It was a somber but powerful moment inside the White House on February 23 as Angel Mom Allyson Phillips stood before the nation and spoke the name that has become synonymous with the cost of open-border policies: Laken Riley.
Phillips’ 22-year-old daughter, a nursing student with her whole life ahead of her, was brutally assaulted and killed by an illegal immigrant reportedly connected to the Venezuelan gang Tren de Aragua — a man who, according to authorities, had been released into the United States during the Biden administration’s border crisis.
Standing beside President **Donald Trump**, Phillips delivered emotional remarks thanking him for doing what she says the previous administration would not: standing with her family and refusing to let her daughter’s story fade into the background noise of Washington politics.
“You have said from the beginning — literally the day after this happened — that you would not forget about Laken,” Phillips said, recalling that Trump was not even president at the time of her daughter’s death. “You have not forgotten. You have fought a fight that most people would not want to fight.”
The ceremony brought together Angel Families from across the country — parents who have lost children to crimes committed by illegal immigrants. For them, immigration policy is not an abstract debate. It is deeply personal.
Phillips described the agony her family has endured, calling it a nightmare no parent should ever experience. “If you lived the nightmare that we have lived,” she said, “you understand the importance of the job he’s doing — securing our nation and fighting for our families — because this could be any family.”
Her words underscored a central argument long made by conservatives: border security is not about politics; it is about protecting American lives.
Laken Riley, Phillips explained, was not someone who sought the spotlight. She was a college nursing student, a young woman of deep Christian faith, and a daughter who put others before herself. On the morning of her death, she had woken up early the day before to decorate her roommate’s door for her birthday. She went for a run — something millions of young Americans do every day — and never came home.
“She just wanted to be a good friend, a good sister, a good daughter, and a hard-working nurse,” Phillips said. “She was working so hard.”
Phillips made clear that while her daughter’s name has become widely known, she is far from the only victim. “She’s one of a ton of people that have suffered at the hands of illegal immigrants,” she said. “She’s not the only one.”

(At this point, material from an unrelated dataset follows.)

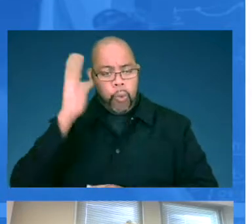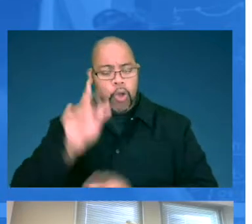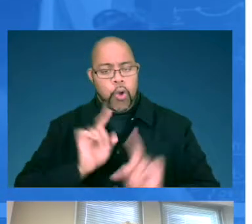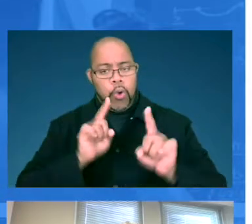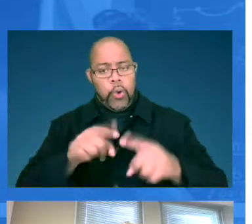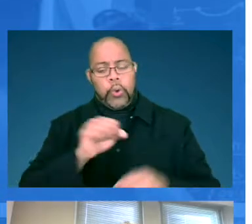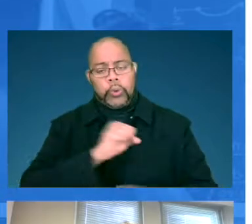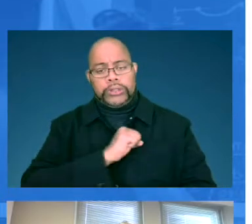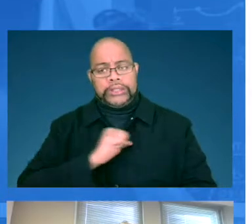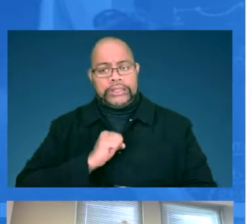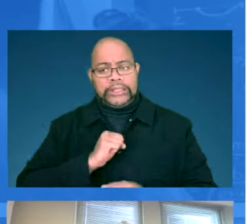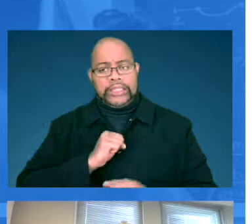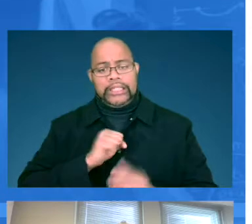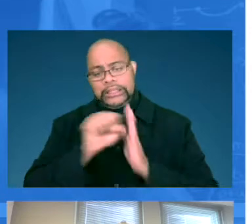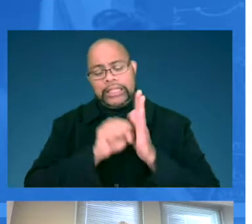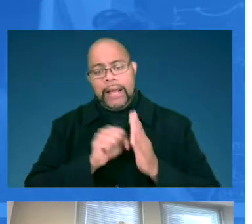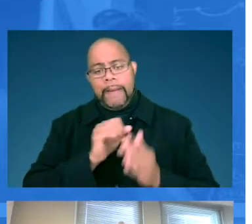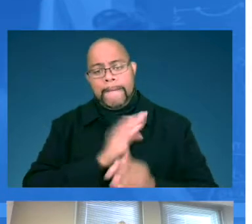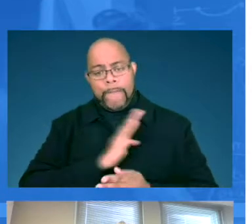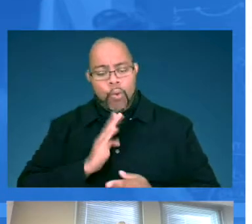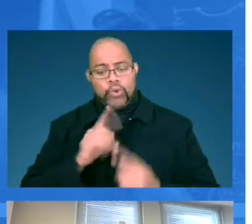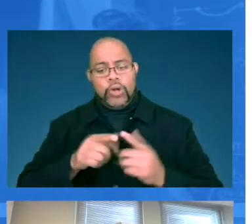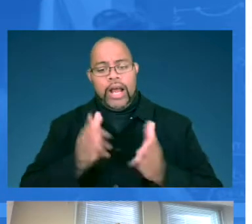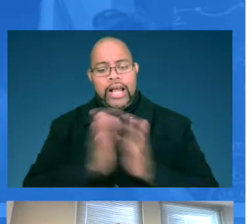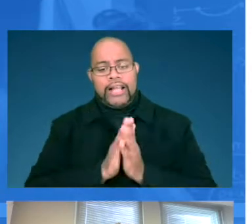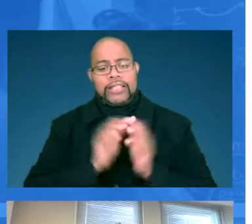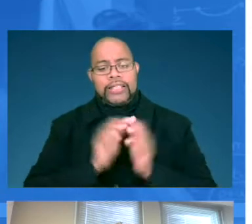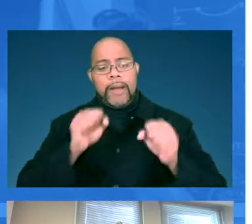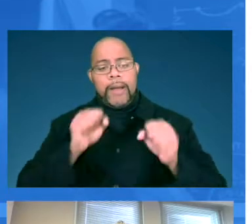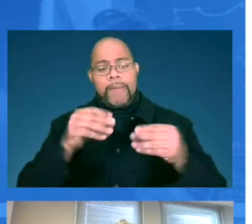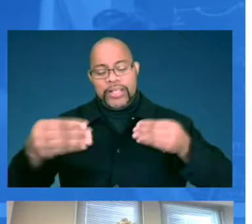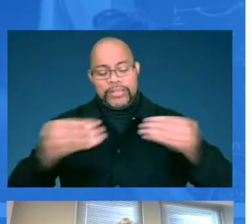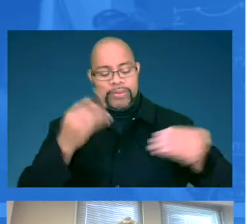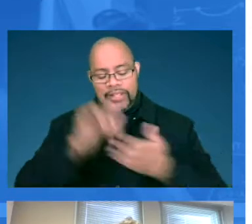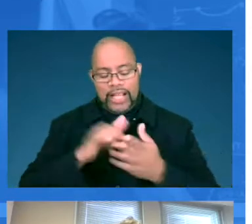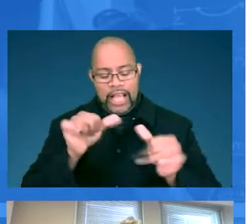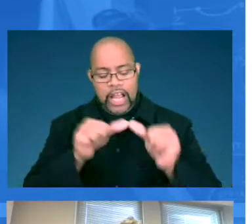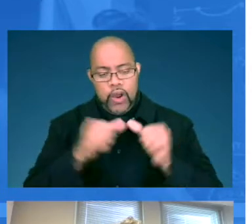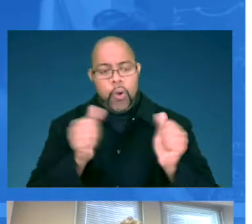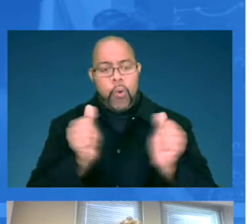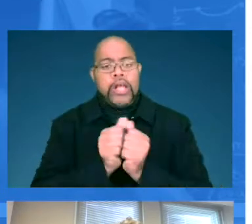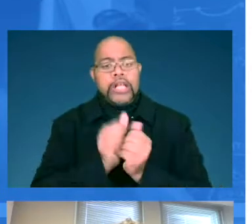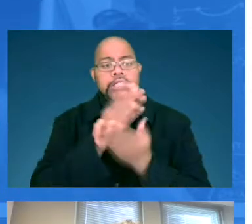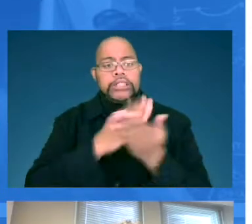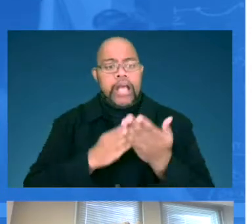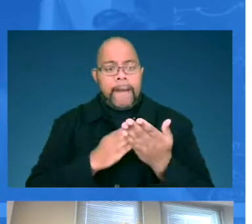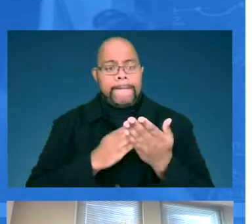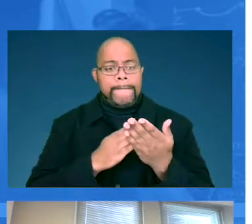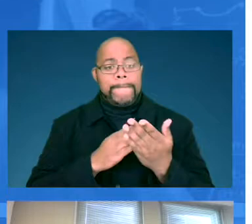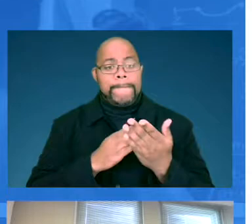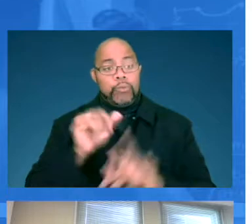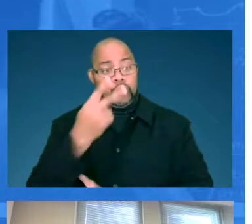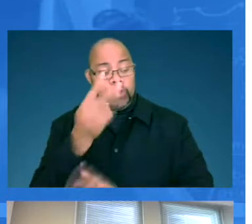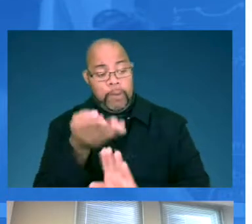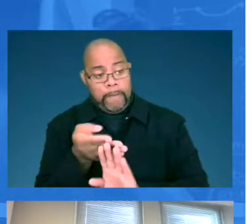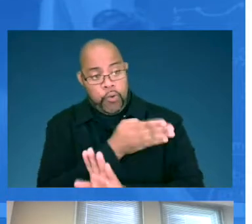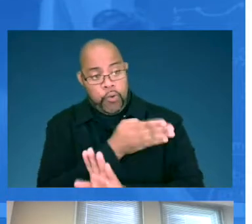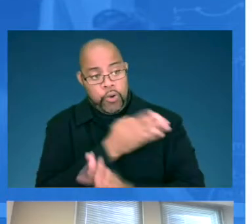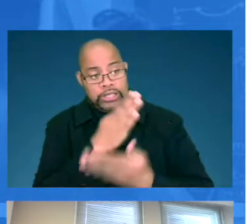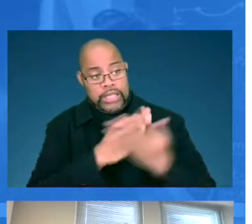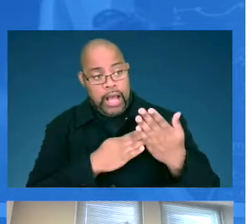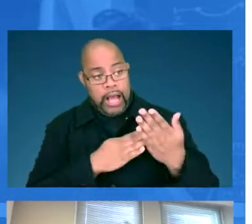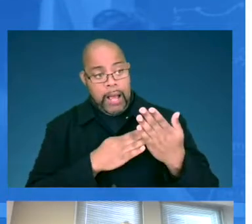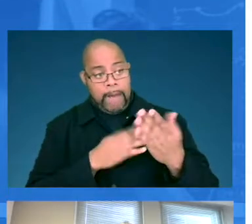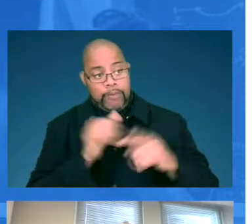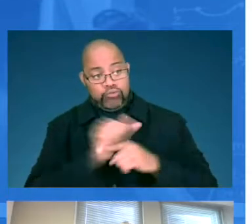be headed to the state board to ask for possible flexibility in this area with some, as you saw earlier,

The tragedy has become emblematic of what many see as the human toll of years of lax enforcement, catch-and-release policies, and a border left overwhelmed. Under President Trump’s renewed leadership, the administration has pledged to crack down on criminal illegal aliens and dismantle transnational gangs like Tren de Aragua operating inside the United States.
For Phillips, the policy debate is inseparable from her daughter’s memory.
“Thank you for honoring all of them, not just Laken,” she told the president. “We’re just beyond grateful.”
In a city often consumed by partisan bickering, the ceremony was a stark reminder that behind every statistic is a name, a face, and a grieving family — and that for many Americans, border security is not a talking point, but a matter of life and death.